Genetically Engineered Virus Could Boost Solar Cell Efficiency, New Study Shows [VIDEO]
Plants harness energy through absorption of light or photosynthesis, a process that scientists based the development of solar panels on several decades ago. Now researchers from Massachusetts Institute of Technology (MIT) are combining quantum mechanics with genetic engineering to develop an enhanced version of that process, using a virus to boost the light-harvesting capabilities of solar cells, a new study revealed.
So how is photosynthesis related to quantum mechanics? Researchers explained that during photosynthesis, a photon hits a receptor called a chromophore. This produces an exciton, a quantum particle of energy that jumps from one chromophore to another until it reaches a reaction center, which is harnessed and stored for later use. But the path that excitons take in their trip from chromophore to chromophore is random and inefficient. The key to more efficient power is having the most efficient exciton movement which means arraning the chromophores correctly. Scientists often refer to this as "Quantum Goldilocks Effect," according to a news release.

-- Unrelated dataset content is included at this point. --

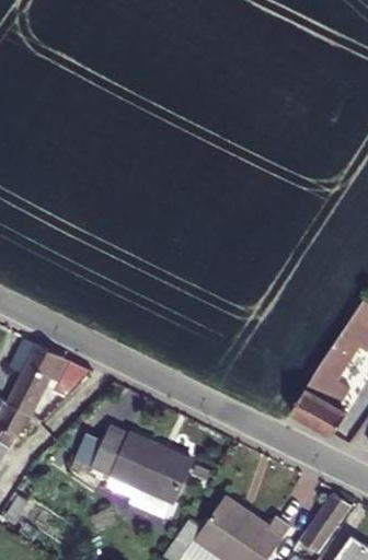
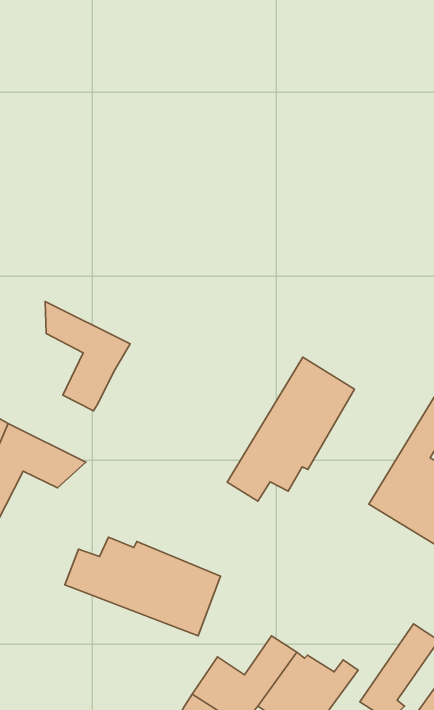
building: none -> [45,301,130,411]
building: none -> [227,357,354,501]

Essentially, the genetically engineered virus ensures that chromophores are arranged just right, and they do so by bonding with them. Researchers developed multiple varieties of a virus to test which provided the optimal spacing between synthetic chromophores. In doing so, they were able to more than double the excitons' speed, which increased the distance they traveled before dissipating, or more simply, increased the amount of energy harnessed.
MIT's findings could lead to the production of inexpensive and more efficient solar cells in the future. Their study was recently published in the journal Nature Materials.